What you will do =
In the passage on gaze and hand gestures, copy word for word the part that begins with "In order to" and ends with "large screens [1].".

Document segment =
Recent work has highlighted the potential of combining gaze and hand gestures for fast and accurate point and drag interactions [8], and enabling more attentive and immersive 3D UI interactions [9]. While this work focused on examining speed and accuracy, many other aspects of integrating gaze with hand gesture input for remote large screen interactions are still not well understood. To further explore how people perform and perceive the combination, we ask what benefits gaze might bring to gestural interaction from the user’s perspective. We also investigate any potential costs that are incurred by adding gaze as a second modality.

In order to address these questions, we constructed a photo sorting task involving the fast assignment of multiple objects spread out across a large screen to different “piles” or destinations. This task, which involves selection of remote target objects followed by a limited set of repetitive actions on those objects, has been shown to be representative of common tasks that users would want to carry out on large screens [1].

[Dataset entries]
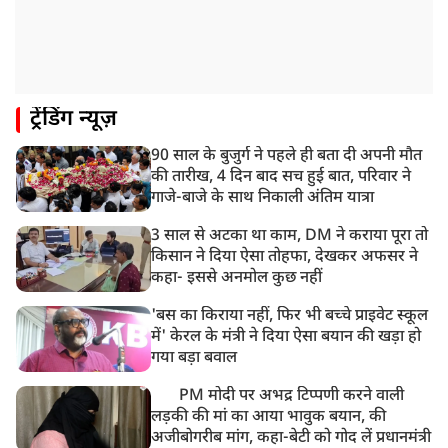
12:47 PM
मेरठ में CM योगी आदित्यनाथ ने कांवड़ यात्रियों का किया स्वागत
11:04 AM
ट्रेंडिंग न्यूज़
असम बाढ़: 13 जिलों में 15 लाख से ज्यादा लोग प्रभावित, मृतकों
की संख्या 98 तक पहुंची
90 साल के बुजुर्ग ने पहले ही बता दी अपनी मौत
10:21 AM
की तारीख, 4 दिन बाद सच हुई बात, परिवार ने
हिमाचल के चंबा में बड़ा सड़क हादसा, 7 यात्रियों की मौत; 11
गाजे-बाजे के साथ निकाली अंतिम यात्रा
घायल
3 साल से अटका था काम, DM ने कराया पूरा तो
किसान ने दिया ऐसा तोहफा, देखकर अफसर ने
कहा- इससे अनमोल कुछ नहीं
'बस का किराया नहीं, फिर भी बच्चे प्राइवेट स्कूल
में' केरल के मंत्री ने दिया ऐसा बयान की खड़ा हो
गया बड़ा बवाल
PM मोदी पर अभद्र टिप्पणी करने वाली
लड़की की मां का आया भावुक बयान, की
अजीबोगरीब मांग, कहा-बेटी को गोद लें प्रधानमंत्री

Task response =
In order to address these questions, we constructed a photo sorting task involving the fast assignment of multiple objects spread out across a large screen to different “piles” or destinations. This task, which involves selection of remote target objects followed by a limited set of repetitive actions on those objects, has been shown to be representative of common tasks that users would want to carry out on large screens [1].